*List of tasks*
**A.** In the virtualenv sys.path text, which interpreter is started in place of python to produce the second listing?
**B.** Extend the virtualenv sys.path text, picking up right after its final line.

Something strange and unexpected is happening with the sys.path of any virtual environment I set. For example, a clean env:
$ virtualenv test
$ source test/bin/activate
(test) $
This is the expected PYTHONPATH:
(test) $ python
>>> import sys
>>> print '\n'.join(sys.path)
/home/user/test/local/lib/python2.7/site-packages/setuptools-0.6c11-py2.7.egg
/home/user/test/local/lib/python2.7/site-packages/pip-1.1-py2.7.egg
/home/user/test/lib/python2.7/site-packages/setuptools-0.6c11-py2.7.egg
/home/user/test/lib/python2.7/site-packages/pip-1.1-py2.7.egg
/home/user/test/lib/python2.7
/home/user/test/lib/python2.7/plat-linux2
/home/user/test/lib/python2.7/lib-tk
/home/user/test/lib/python2.7/lib-old
/home/user/test/lib/python2.7/lib-dynload
/usr/lib/python2.7
/usr/lib/python2.7/plat-linux2
/usr/lib/python2.7/lib-tk
/home/user/test/local/lib/python2.7/site-packages
/home/user/test/lib/python2.7/site-packages
But this is the one I really get:
(test) $ bpython
>>> import sys
>>> print '\n'.join(sys.path)

*Supplied information*
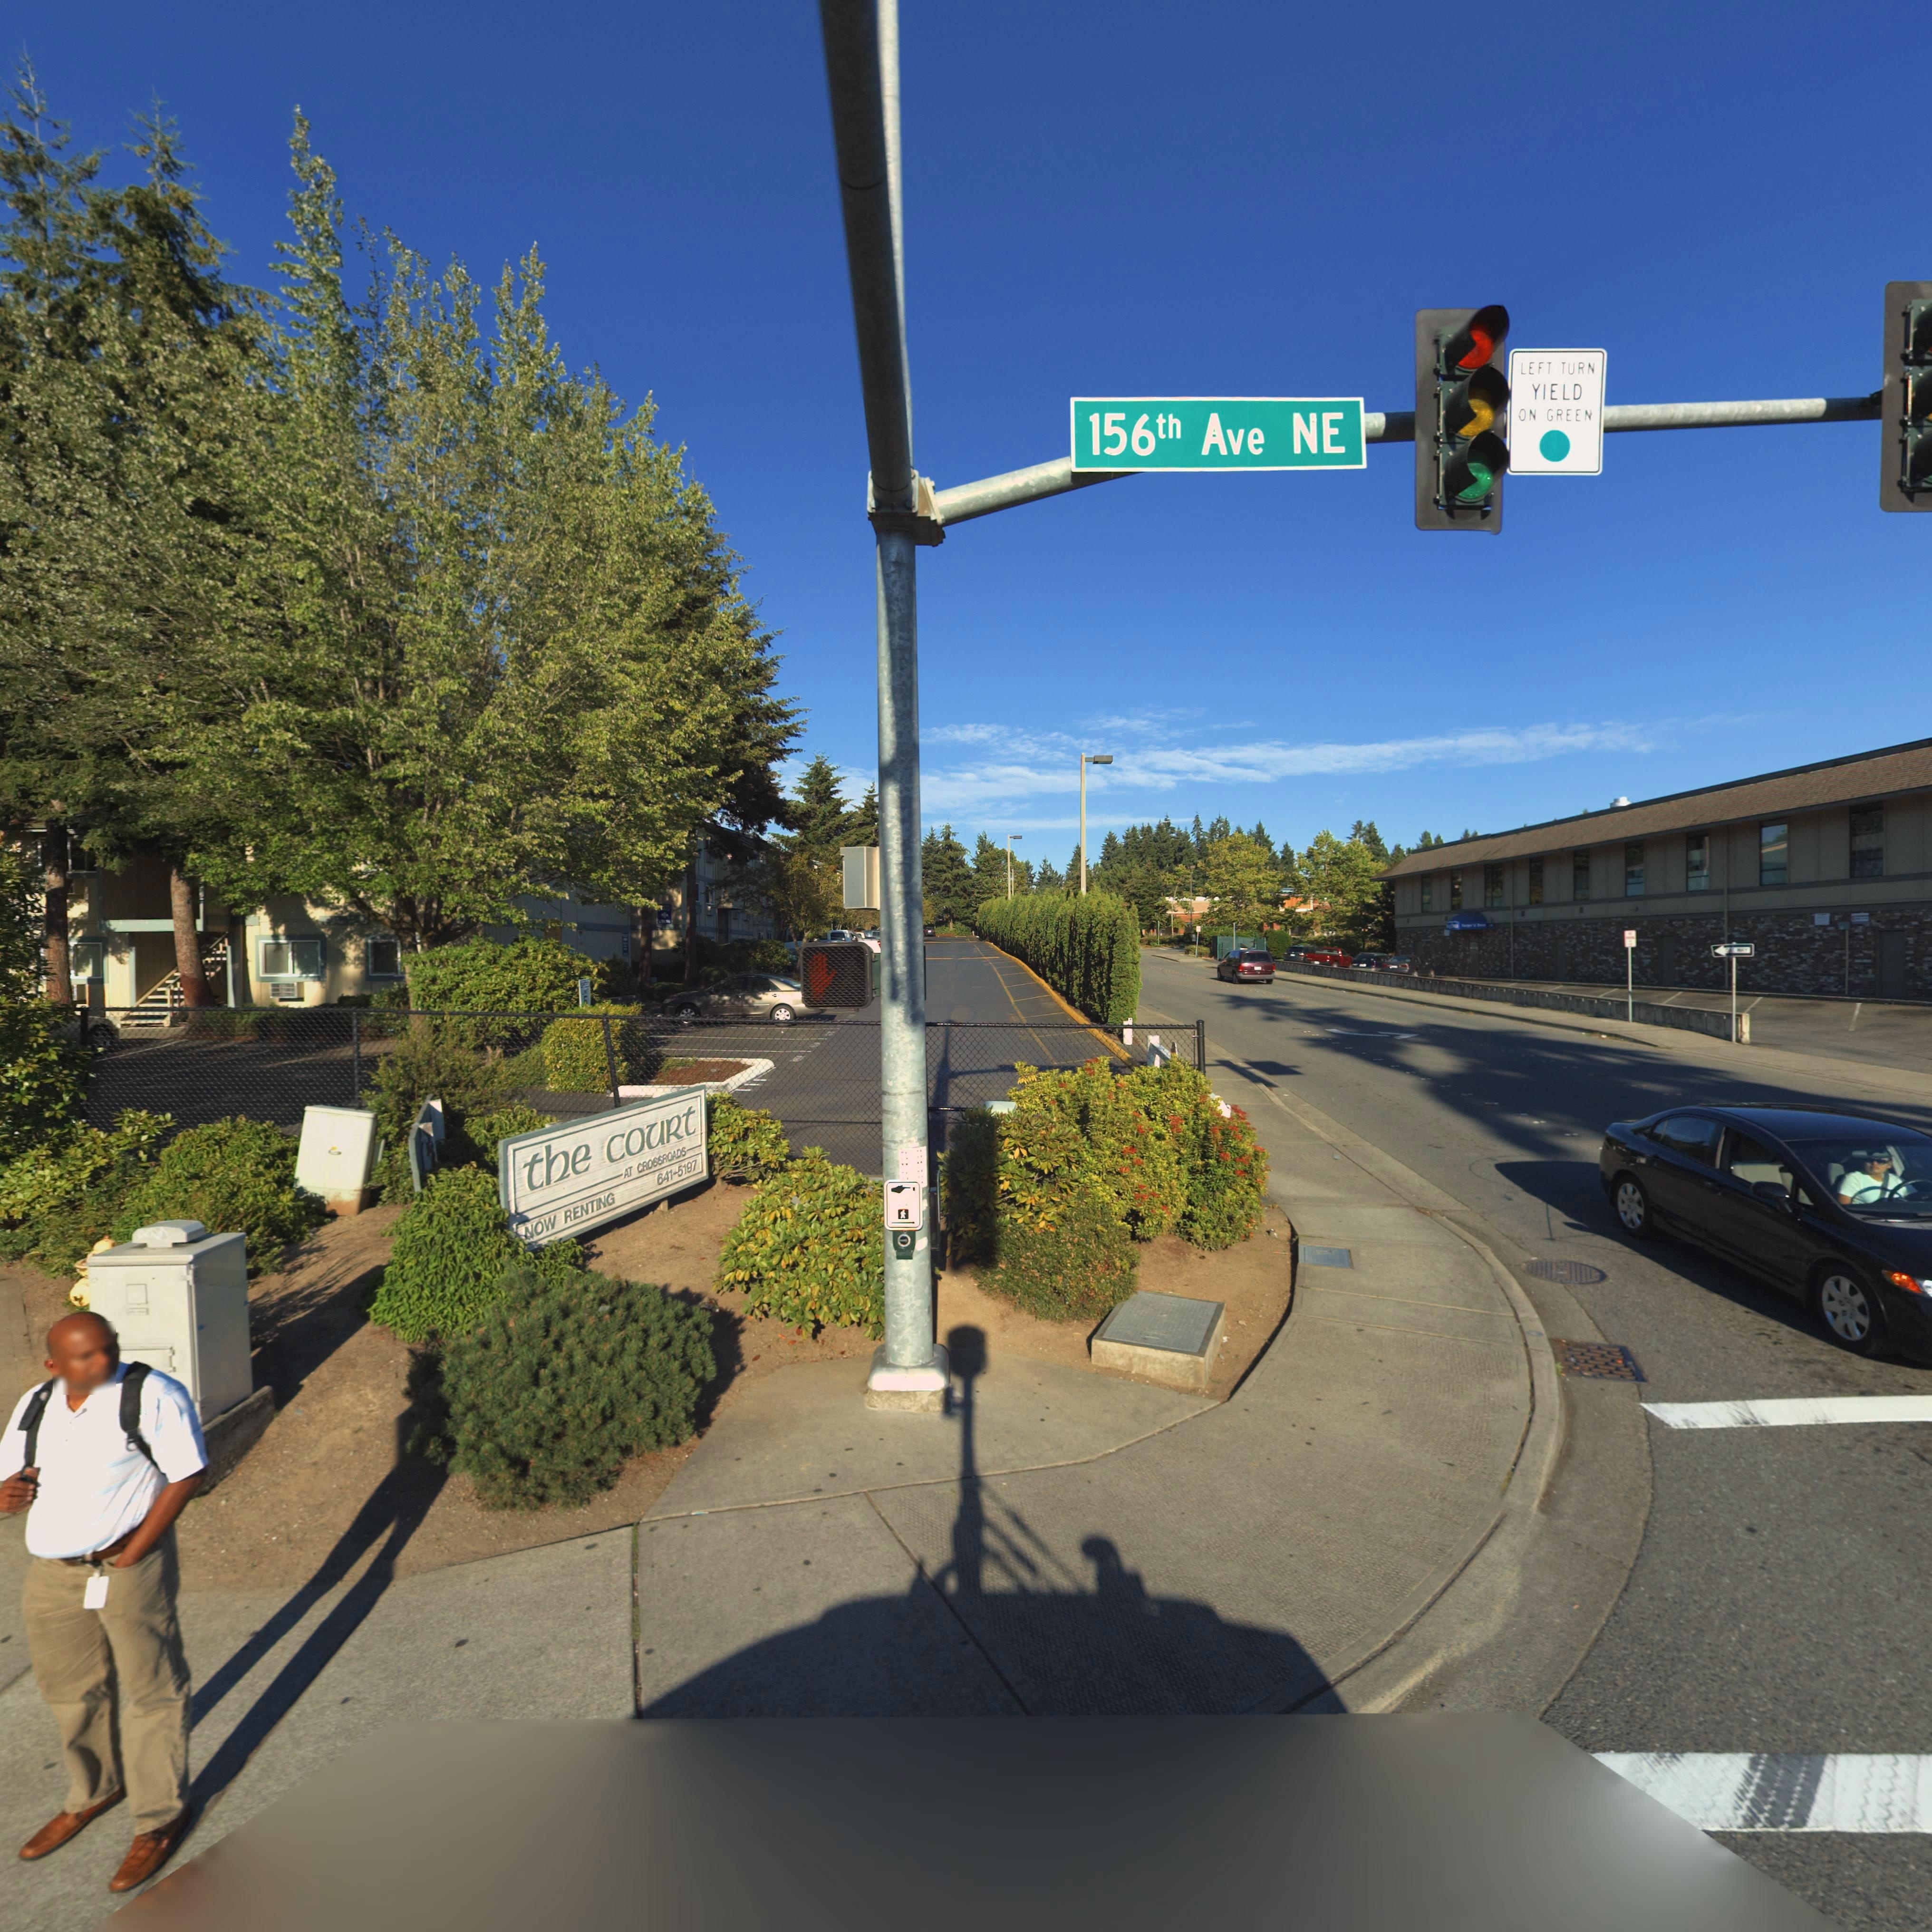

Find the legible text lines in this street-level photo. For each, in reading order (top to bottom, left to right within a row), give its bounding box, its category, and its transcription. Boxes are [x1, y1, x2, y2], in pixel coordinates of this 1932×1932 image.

[1082, 409, 1353, 458] StreetName: 156th Ave NE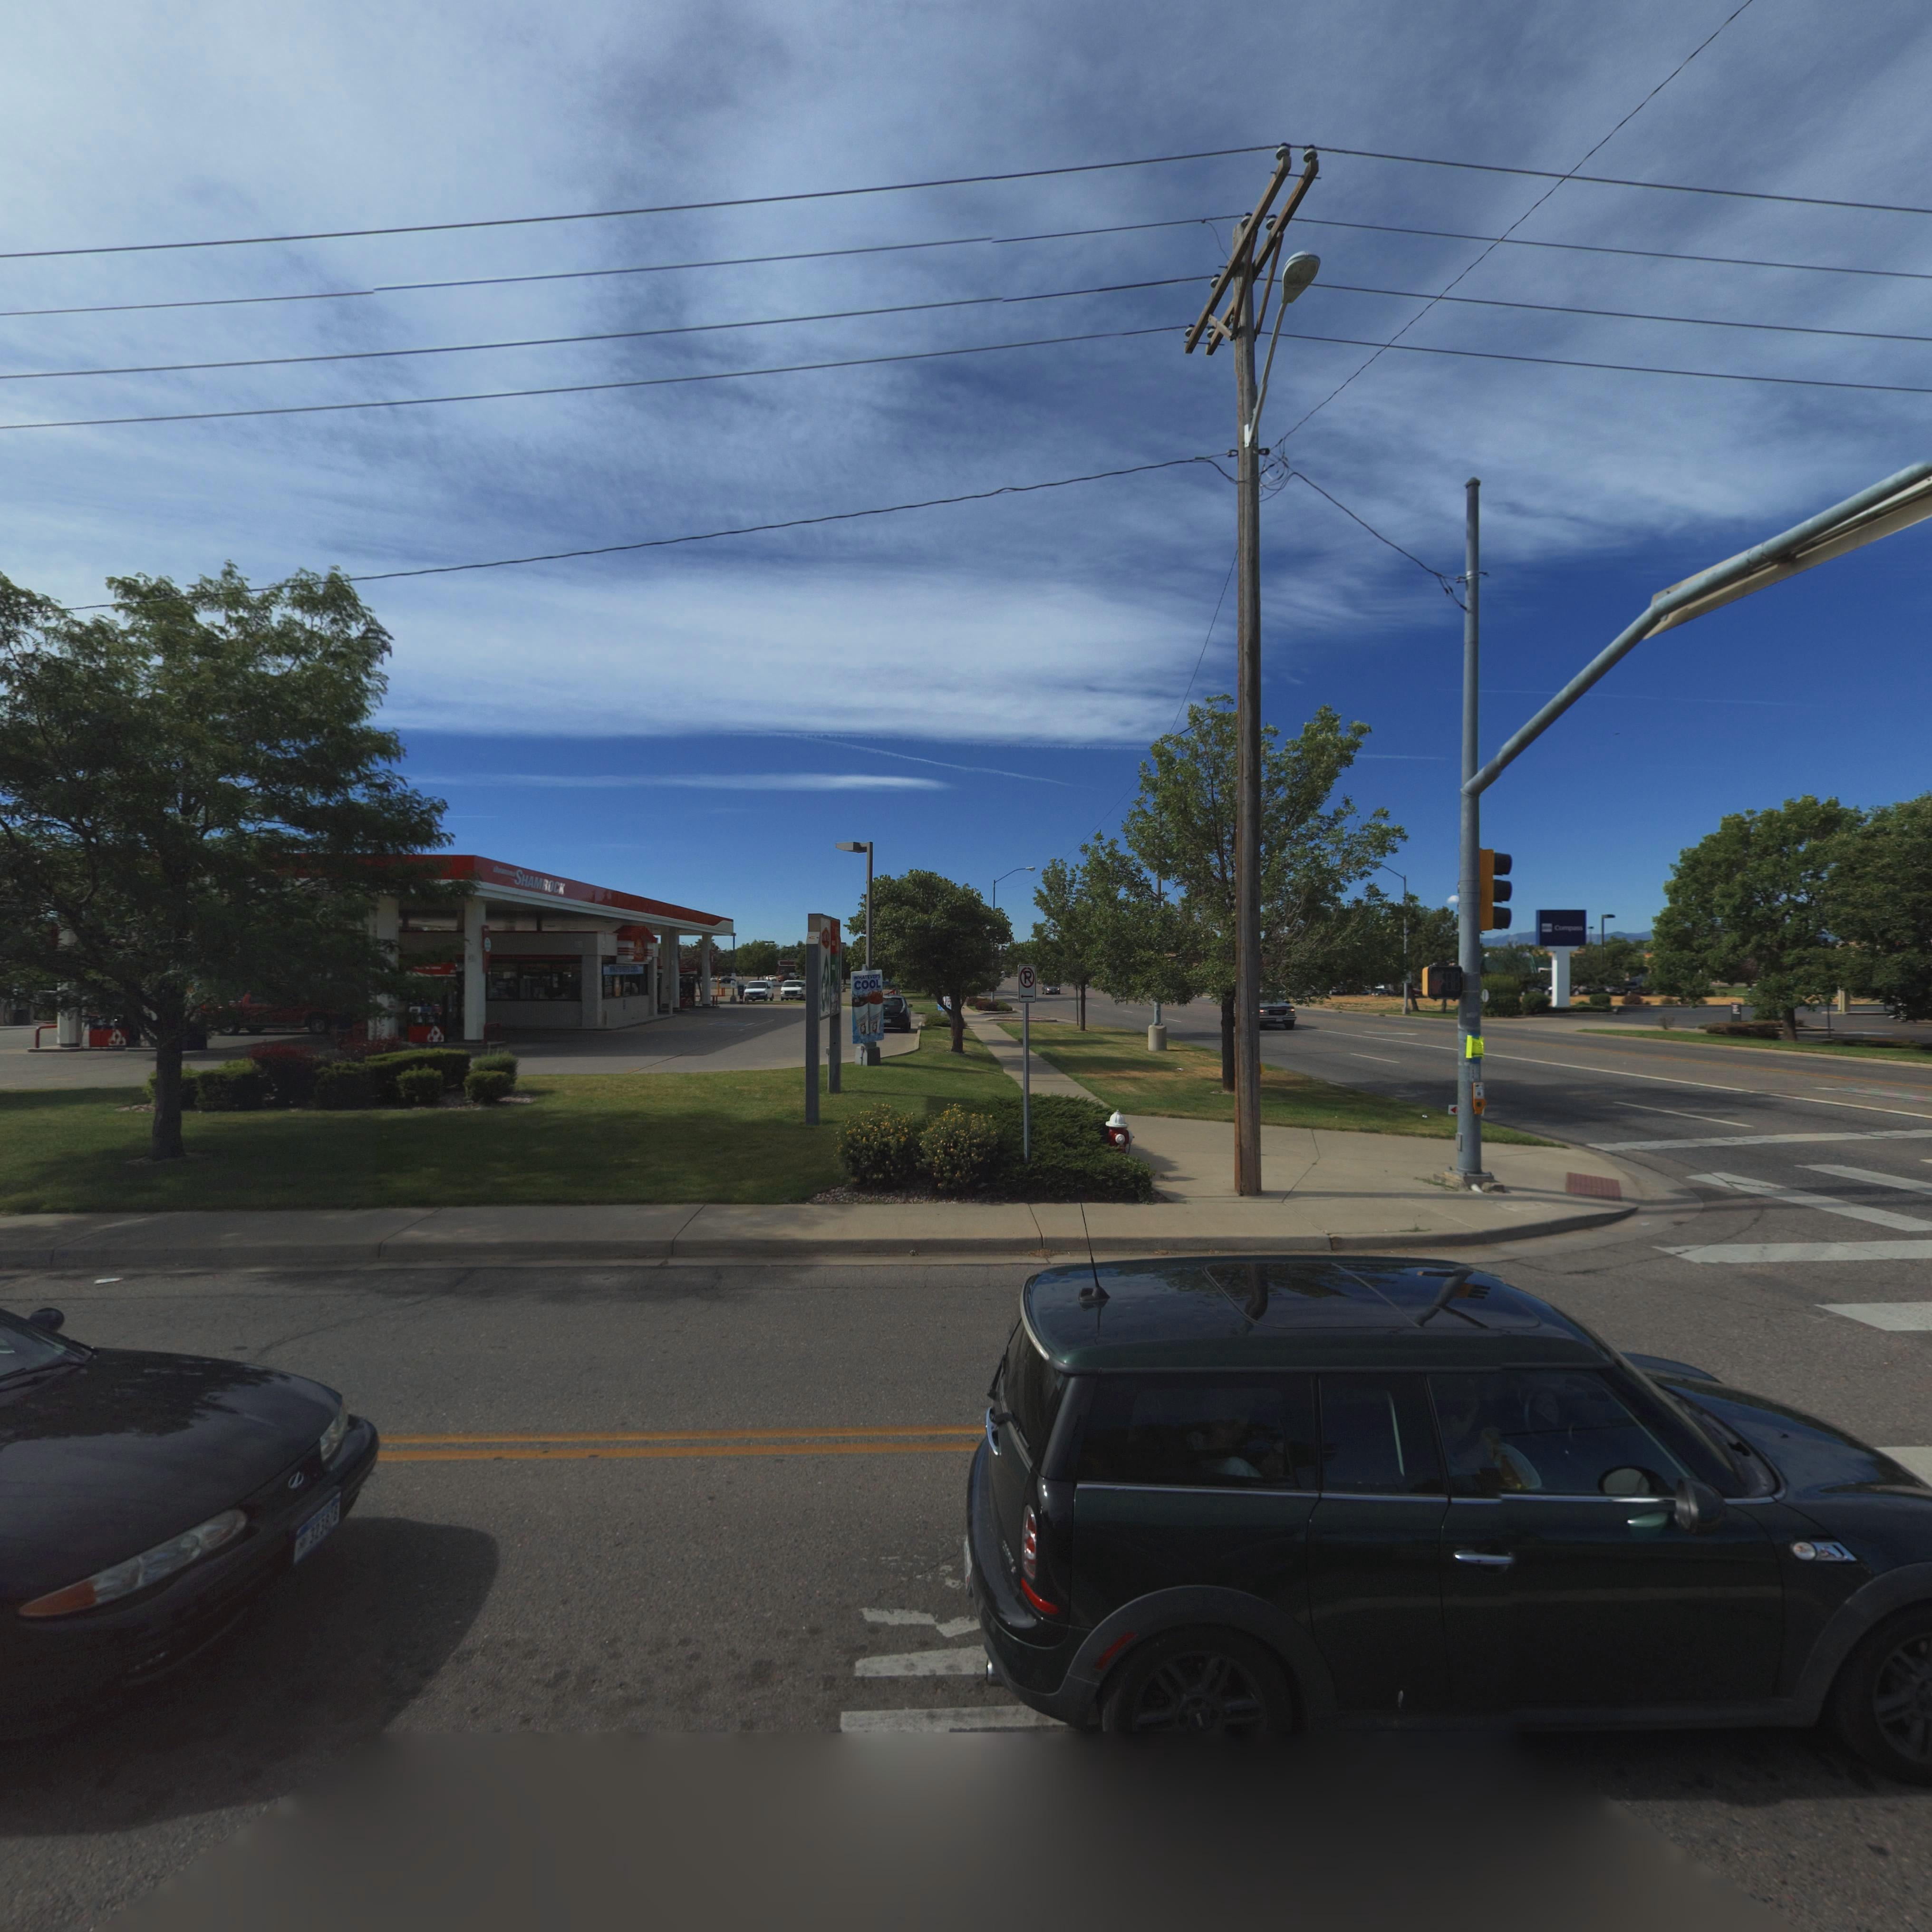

*Answers for the exercise*
**A.** bpython

**B.**
/usr/bin
/usr/lib/python2.7
/usr/lib/python2.7/plat-linux2
/usr/lib/python2.7/lib-tk
/usr/lib/python2.7/lib-old
/usr/lib/python2.7/lib-dynload
/usr/local/lib/python2.7/dist-packages
/usr/lib/python2.7/dist-packages
I can't figure out the reason of the two different sys.paths.
Because of that, no pip installation works!
I'm using Virtualenv 1.7.2, Ubuntu 12.04, Python 2.7.3.
Any help will be appreciated.
Rather than installing one copy of bpython per virtualenv, I've added this function to my shell profile (for example ~/.bashrc or ~/.zshrc). It wraps the bpython command with some logic to load the virtual environment's python path (if you have an active virtual environment).
bpython() {
if test -n "$VIRTUAL_ENV"
then
PYTHONPATH="$(python -c 'import sys; print ":".join(sys.path)')" \
command bpython "$#"
else
command bpython "$#"
fi
}
I found that I needed to deactivate and reactivate my virtualenv after installing bpython for it to work.
pip install bpython
deactivate
. bin/activate # or your equivalent activation command
My hypothesis is that you have not installed bpython after you have activated the new virtualenv.
I followed it up exactly like you mentioned:
mkvirtualenv bpython
(bpython)~ $ pip install bpython
(bpython)~ $bpython
and then ran the commands:
>>> import sys
>>> print '\n'.join(sys.path)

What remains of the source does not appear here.